Dino Buzzati: I giorni perduti.

I giorni perduti.

Medita sui giorni, come sulle occasioni perdute …

Qualche giorno dopo aver preso possesso della sontuosa villa, Ernest Kazirra, rincasando, avvistò da lontano un uomo che con una cassa sulle spalle usciva da una porticina secondaria del muro di cinta e caricava la cassa su di un camion.

Non fece in tempo a raggiungerlo, prima che fosse partito. Allora lo inseguì in auto. E il camion fece una lunga strada, fino all’estrema periferia della città, fermandosi sul ciglio di un vallone.

Kazirra scese dall’auto e andò a vedere. Lo sconosciuto scaricò la cassa dal camion e, fatti pochi passi, la scaraventò nel baratro, che era ingombro di migliaia di altre casse uguali. Si avvicinò all’uomo e gli chiese: Ti ho visto portare fuori quella cassa dal mio parco. Cosa c’era dentro? E cosa sono tutte quelle casse?

Quello lo guardò e sorrise.
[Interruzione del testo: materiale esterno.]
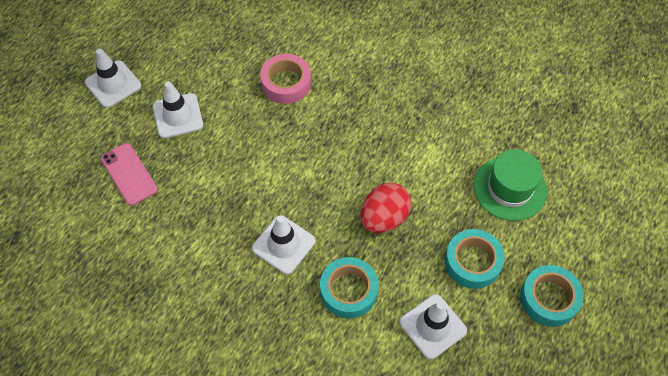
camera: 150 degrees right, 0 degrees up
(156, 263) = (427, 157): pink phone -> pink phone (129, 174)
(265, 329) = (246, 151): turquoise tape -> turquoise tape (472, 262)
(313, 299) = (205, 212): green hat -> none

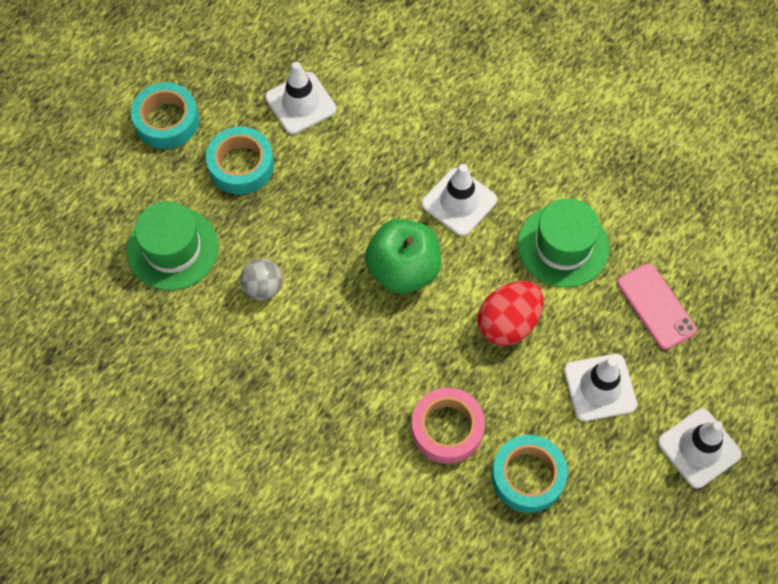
camera: 175 degrees left, 5 degrees up
(198, 214) = (563, 246): none -> green hat
(325, 186) = (403, 270): none -> green apple
(348, 291) = (387, 146): turquoise tape -> turquoise tape (527, 476)
(384, 218) = (335, 224): red egg -> red egg (508, 323)
(432, 164) = (263, 288): none -> grey ball

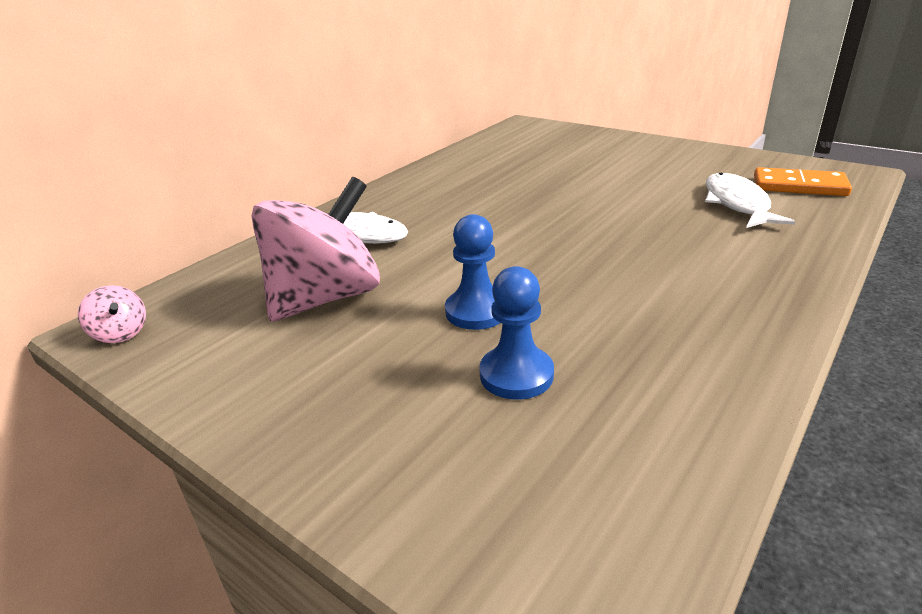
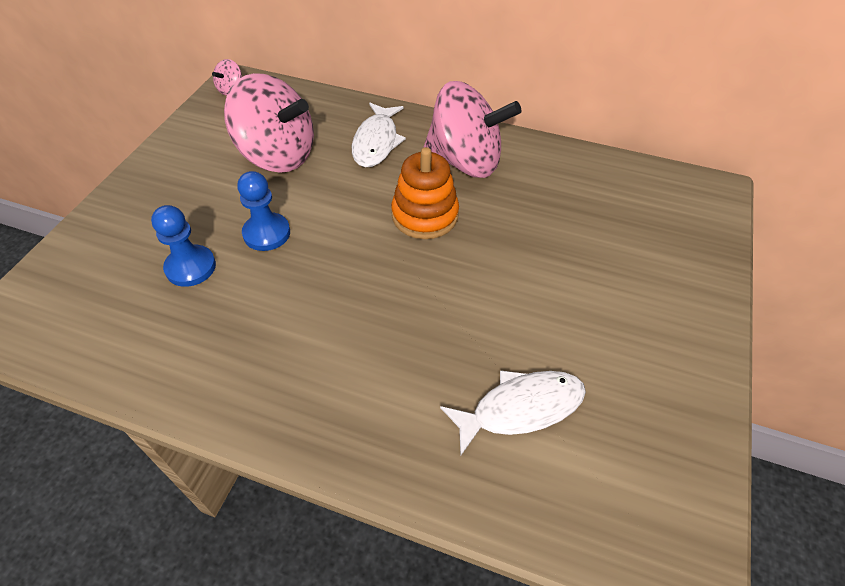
camera: 70 degrees right, 20 degrees up
(428, 195) = (465, 162): none -> pink spinning top
(496, 219) = (425, 215): none -> orange stacking toy
(799, 186) = (605, 483): orange domino -> none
Ne ho ancora sul camion da buttare. Non sai, sono i giorni.

Che giorni?

I tuoi giorni.

I miei giorni?

I tuoi giorni perduti, i giorni che hai perso. Li aspettavi vero? Sono venuti. Che ne hai fatto? Guardali, intatti, ancora gonfi, e adesso?

Kazirra guardò. Formavano un mucchio immenso. Scese giù per la scarpata e ne aprì uno. C’era dentro una strada di autunno e in fondo Graziella, la sua fidanzata che se ne andava per sempre. E lui neppure la chiamava.

Ne aprì un secondo. C’era una camera di ospedale e, sul letto, suo fratello Giosuè che stava male e lo aspettava. Ma lui era in giro per affari.

Ne aprì un terzo: c’era Duck, il suo fedele mastino, che lo attendeva da due anni, ridotto a pelle e ossa. E lui non si sognava di tornare.

Si sentì prendere da una certa cosa qui, alla bocca dello stomaco. Boccheggiò. Lo scaricatore stava diritto sul ciglio del vallone, immobile come un giustiziere.

Signore! gridò Kazirra, mi ascolti. Lasci che mi porti via almeno questi tre giorni. La supplico. Almeno questi tre. Io sono ricco, le darò tutto quello che vuole.

Lo scaricatore fece un gesto con la destra, come per indicare un punto irraggiungibile, come per dire che era troppo tardi e che nessun rimedio era possibile. Poi svanì nell’aria e, all’istante, scomparve il gigantesco cumulo delle casse misteriose. E l’ombra della notte scendeva.